Exercise instructions:
In the NEZ tax text, find every government body that is named. List them all.

Supplied text:
<<<<

12. How is the NEZ tax computed for a “rehabilitated facility”?
A parcel of property with an NEZ Certificate for a “rehabilitated facility” will have two assessments. The land will be assessed on the regular ad valorem assessment roll, while the building will have an assessment on the NEZ specific tax roll.
The property’s land assessment on the ad valorem roll may be adjusted by the March Board of Review. However, the NEZ tax roll assessment of a property with a “rehabilitated” certificate CANNOT have its assessment altered by the Board of Review during the life of the certificate.
For rehabilitated facility certificates issued after December 31, 2005:
The NEZ tax is determined by multiplying the total mills collected under the general property tax act by the taxable value of the “rehabilitated facility”, not including land, for the tax year immediately preceding the effective date of the certificate, until the last three years before the certificate expires.
During the last three years of the term of the extended certificate, the tax calculation changes to the following:
In the tax year two years before the certificate expires, the NEZ tax is the sum of:
- the current taxable value of the facility, excluding land, multiplied by five-eighths (5/8) the number of mills levied by the LGU and
- the county for operating purposes (excluding debt), plus the taxable value of the facility, excluding land, multiplied by the remaining total mills levied as ad valorem taxes.

>>>>

Data entries
<<<<

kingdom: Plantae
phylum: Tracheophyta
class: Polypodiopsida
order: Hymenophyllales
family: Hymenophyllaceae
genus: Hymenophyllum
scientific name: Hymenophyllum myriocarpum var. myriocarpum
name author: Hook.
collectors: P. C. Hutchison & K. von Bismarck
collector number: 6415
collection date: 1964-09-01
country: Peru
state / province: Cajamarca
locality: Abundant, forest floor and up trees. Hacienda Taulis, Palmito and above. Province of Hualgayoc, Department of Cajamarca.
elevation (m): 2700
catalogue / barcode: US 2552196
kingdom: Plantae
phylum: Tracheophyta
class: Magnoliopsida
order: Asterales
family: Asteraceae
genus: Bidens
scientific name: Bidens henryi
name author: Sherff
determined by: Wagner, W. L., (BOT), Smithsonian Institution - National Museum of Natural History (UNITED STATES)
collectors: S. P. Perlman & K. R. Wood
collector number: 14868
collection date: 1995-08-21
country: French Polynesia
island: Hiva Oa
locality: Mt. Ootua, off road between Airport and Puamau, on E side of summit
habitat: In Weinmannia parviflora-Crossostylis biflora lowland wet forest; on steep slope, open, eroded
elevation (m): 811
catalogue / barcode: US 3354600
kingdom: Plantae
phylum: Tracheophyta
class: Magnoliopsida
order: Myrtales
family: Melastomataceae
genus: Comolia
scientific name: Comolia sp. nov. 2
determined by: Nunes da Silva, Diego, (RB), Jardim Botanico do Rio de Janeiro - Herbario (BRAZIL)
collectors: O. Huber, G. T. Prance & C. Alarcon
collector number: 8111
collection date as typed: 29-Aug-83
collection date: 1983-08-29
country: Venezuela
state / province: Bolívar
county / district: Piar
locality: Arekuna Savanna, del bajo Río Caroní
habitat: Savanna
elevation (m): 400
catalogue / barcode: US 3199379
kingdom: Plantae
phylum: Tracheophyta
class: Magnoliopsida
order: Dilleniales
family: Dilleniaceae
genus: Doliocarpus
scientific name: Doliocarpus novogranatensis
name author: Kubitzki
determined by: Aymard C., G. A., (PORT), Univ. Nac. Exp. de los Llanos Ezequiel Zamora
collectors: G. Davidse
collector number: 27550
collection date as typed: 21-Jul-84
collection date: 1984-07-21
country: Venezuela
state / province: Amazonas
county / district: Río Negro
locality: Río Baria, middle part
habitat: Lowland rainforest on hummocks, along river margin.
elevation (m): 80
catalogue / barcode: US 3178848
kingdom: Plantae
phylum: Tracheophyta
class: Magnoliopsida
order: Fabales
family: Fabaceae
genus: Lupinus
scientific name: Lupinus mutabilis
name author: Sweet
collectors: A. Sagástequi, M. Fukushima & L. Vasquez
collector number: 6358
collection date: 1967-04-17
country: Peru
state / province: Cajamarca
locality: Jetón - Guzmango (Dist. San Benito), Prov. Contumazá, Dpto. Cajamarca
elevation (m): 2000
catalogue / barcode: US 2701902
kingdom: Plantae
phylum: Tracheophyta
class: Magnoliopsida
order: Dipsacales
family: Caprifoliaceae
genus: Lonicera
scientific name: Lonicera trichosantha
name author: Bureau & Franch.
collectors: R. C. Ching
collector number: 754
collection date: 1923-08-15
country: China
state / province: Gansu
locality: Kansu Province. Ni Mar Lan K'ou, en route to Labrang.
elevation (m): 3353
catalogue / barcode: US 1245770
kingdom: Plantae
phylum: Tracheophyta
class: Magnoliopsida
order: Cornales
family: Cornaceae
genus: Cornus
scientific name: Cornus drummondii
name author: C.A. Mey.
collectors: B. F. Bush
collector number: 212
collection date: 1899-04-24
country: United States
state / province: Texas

>>>>

Result of this task:
The text names three government bodies: the March Board of Review, the LGU, and the county.